Transport infrastructure
The main transport system for coal is the Russian rail network which transports the coal in cars or gondolas (which can be leased from RZD, the state-owned Russian Railroads, or owned by the mining company itself) from the mine (with significant differences in freight rates) to either the Black Sea or Far East Ports. Transport can take from a few days from European Russia to more than a week from the Kuzbass or the Russian Far East depending on the location of the mine.
Payment and financing availability
Payment for the coal is typically either on delivery at the mine or CIF home port or FOB Russian port if there is an integrated transport solution from the mine to the port.
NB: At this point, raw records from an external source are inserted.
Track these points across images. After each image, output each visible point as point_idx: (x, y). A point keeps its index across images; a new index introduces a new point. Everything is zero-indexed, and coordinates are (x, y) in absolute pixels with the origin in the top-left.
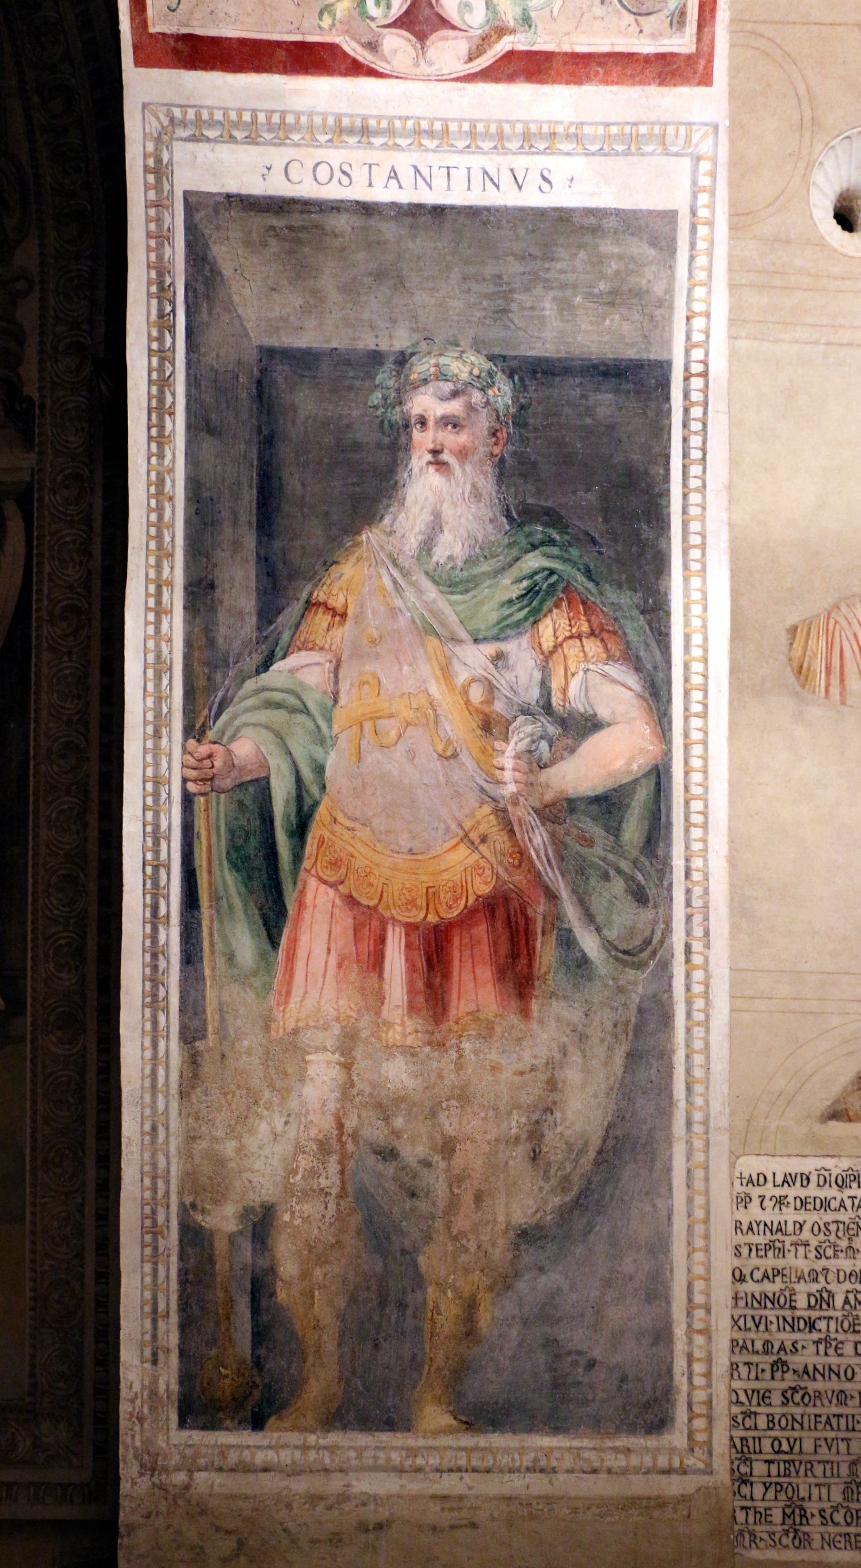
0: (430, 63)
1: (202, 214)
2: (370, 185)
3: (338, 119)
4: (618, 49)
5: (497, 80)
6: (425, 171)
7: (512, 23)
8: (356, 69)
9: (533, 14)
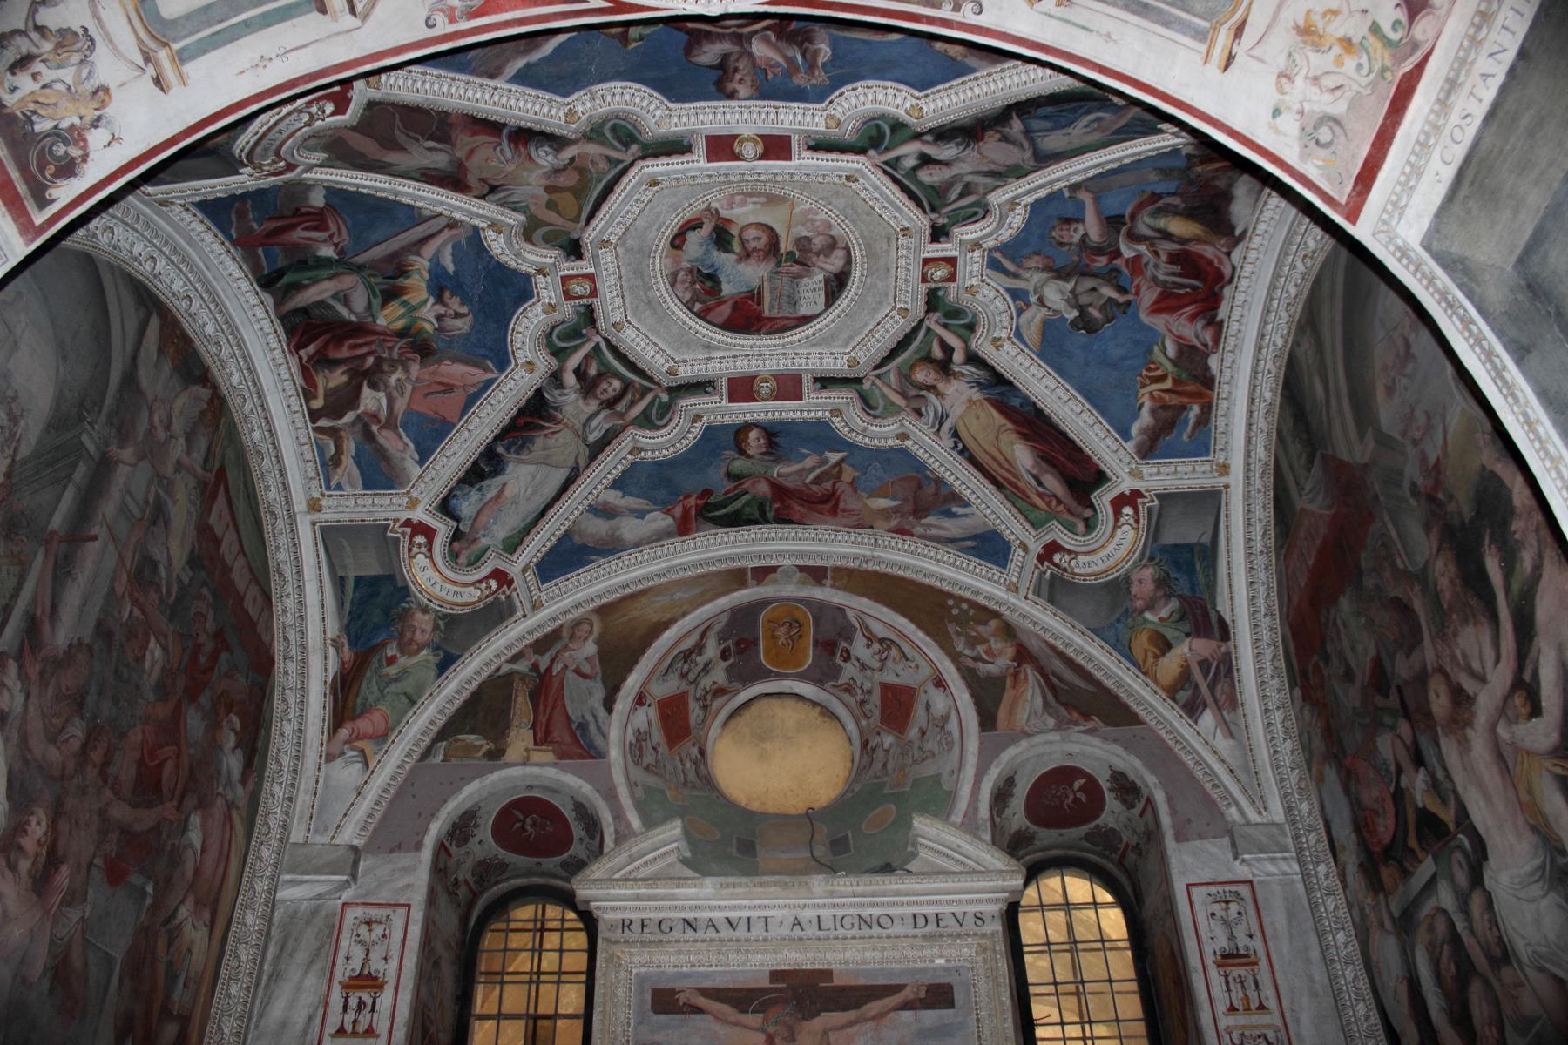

Leading Russian banks such as Sberbank or VTB can provided lines of credit in roubles, with the terms depending on the specific circumstances.
Footnotes:
Russia is also a surplus iron ore producer with a significant mineral base.
Approximately 50% of the country’s output comes from the Kursk region, southwest of Moscow, where Russia’s three largest open pit mines are located. The region is rich in magnetite ores that comprise the Kursk Magnetic Anomaly (KMA) formation, one of the largest known occurrences of iron ore in the world.
The second largest producing area is in Karelia and the Kola Peninsula, in the north of Russia across the border with Finland where approximately 20-25% of the country’s iron ore is currently mined. Around 15% of iron ore is mined in the Urals Region, east of Moscow, but the mines (especially the largest, Kachkanarsky) are gradually being depleted. As in the case of coal, there is significant potential in the Russian Far East.